In a way Google already attempts to do this, but they’re proceeding in an extremely inorganic way, as they have no concept of the various subnetworks which live across the web. Instead, search engines attempt to view all pages, generally, as pages. At best, they seem to view pages as part of a “site”.
But what about a search engine that crawled the web not via web addresses, but through the eyes of various networks. A given web page would be given semantic meaning based on what connected to it, in all the various networks. Combined with a more traditional web search, this information could more effectively drill down to find sites relevatn to the context the searcher is coming from.
Heck, that sort of search engine could move to being a meta-meta-crawler, drawing connections between primary nodes in disparate networks in order to establish a higher-order context.
Such a network would contain all the metadata for in its primary nodes and in the connection descriptions; secondary nodes would have no need to know what the network thinks of them. In order to integrate this into the semantic web, the network itself needs to expose an API for getting at information relating to both primary nodes and secondary nodes. Facebook has the primary node queries down pretty well, with their new Graph API allowing networks to, assuming they have some starting point, nearly any publicly exposed portion of the primary network and ask for permission to access even more. The difference here is Facebook doesn’t really have a concept of Secondary Nodes. Instead, it is asking other websites to make themselves primary nodes of the Facebook network, via the Open Graph Protocol meta tags.

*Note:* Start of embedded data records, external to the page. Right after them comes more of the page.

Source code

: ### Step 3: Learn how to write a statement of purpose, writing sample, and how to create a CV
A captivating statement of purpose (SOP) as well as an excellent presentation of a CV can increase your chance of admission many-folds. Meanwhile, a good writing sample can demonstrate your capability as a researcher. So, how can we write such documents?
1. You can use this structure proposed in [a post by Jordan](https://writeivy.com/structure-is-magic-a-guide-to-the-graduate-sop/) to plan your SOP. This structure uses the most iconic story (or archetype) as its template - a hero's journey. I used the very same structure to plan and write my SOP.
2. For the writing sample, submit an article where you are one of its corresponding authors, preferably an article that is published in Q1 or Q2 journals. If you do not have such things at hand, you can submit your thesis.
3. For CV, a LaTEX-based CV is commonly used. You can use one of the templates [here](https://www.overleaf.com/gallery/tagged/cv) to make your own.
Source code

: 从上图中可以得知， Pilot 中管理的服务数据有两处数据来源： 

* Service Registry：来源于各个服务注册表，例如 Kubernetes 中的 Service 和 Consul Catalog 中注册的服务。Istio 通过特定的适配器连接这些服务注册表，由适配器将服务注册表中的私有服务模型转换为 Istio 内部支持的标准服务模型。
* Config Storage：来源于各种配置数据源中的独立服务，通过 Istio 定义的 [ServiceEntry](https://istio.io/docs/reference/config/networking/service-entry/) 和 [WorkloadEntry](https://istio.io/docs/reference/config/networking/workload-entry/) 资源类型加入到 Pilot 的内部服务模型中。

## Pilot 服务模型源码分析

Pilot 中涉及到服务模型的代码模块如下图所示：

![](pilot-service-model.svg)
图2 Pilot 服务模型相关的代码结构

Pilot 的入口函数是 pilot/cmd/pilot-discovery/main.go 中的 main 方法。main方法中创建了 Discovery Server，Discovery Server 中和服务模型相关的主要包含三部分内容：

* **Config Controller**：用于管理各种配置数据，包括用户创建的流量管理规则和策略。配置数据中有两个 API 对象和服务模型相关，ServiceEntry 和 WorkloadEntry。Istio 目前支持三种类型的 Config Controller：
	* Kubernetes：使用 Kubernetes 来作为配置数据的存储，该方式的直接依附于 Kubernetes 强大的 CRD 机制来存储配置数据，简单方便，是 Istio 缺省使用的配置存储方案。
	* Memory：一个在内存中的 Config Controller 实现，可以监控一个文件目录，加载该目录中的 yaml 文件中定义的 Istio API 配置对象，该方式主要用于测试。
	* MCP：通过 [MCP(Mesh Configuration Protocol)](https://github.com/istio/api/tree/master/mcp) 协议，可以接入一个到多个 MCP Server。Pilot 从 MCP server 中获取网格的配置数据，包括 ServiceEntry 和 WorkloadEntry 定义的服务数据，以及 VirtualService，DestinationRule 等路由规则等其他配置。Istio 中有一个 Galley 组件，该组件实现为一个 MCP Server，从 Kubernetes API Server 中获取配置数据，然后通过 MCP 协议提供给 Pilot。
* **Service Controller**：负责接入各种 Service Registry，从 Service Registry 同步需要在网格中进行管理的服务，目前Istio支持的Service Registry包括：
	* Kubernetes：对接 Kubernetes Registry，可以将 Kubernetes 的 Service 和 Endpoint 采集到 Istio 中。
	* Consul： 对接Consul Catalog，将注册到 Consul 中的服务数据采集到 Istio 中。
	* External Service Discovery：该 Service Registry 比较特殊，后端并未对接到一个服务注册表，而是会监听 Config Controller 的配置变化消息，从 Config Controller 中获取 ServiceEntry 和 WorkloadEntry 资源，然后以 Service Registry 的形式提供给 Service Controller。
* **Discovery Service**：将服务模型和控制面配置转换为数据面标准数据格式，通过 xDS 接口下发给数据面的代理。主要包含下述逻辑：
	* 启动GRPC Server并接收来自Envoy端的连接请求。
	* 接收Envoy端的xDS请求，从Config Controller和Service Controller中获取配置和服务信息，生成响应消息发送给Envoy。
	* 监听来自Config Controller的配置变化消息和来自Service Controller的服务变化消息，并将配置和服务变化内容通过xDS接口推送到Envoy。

A secondary node is contextualized by two things: the set of connections from primary nodes to it, and the type of connections those are, which is defined by the network itself. For instance, in Facebook you can connect to something directly. You can have friends, pages you’re connected to, groups you’re a part of. Generally, People have the largest range of possible outgoing connection types. In addition, you can “Like” things, which describes another sort of relationship. Currently, those are limited strictly to primary nodes in the network (strictly things Facebook can actually understand), so you can’t really submit a website to Facebook and see…what everyone thinks about it already.
For instance, if I had this blog on my own server and could make my own widgets, it might be fun to take the link to this post and submit it to Facebook to look up people who’ve connected to it, whether via “Like” or whatever. I could then use Facebook’s authentication system to authenticate people and show them any of their friends who’ve connected here. Beyond that, I could use associated meta-data to check for potentially related links, to text search your friends public connections for things related to the tags on the post, etc.
Sadly, I don’t seem able to do that on Facebook as it is now, because Facebook would want me to embed my blog into its network…and associate it with Bilsybub, the person, I think, so that it could figure out how to categorizes the site. So we’re not quite where I think we’ll end up. We’re closer, though.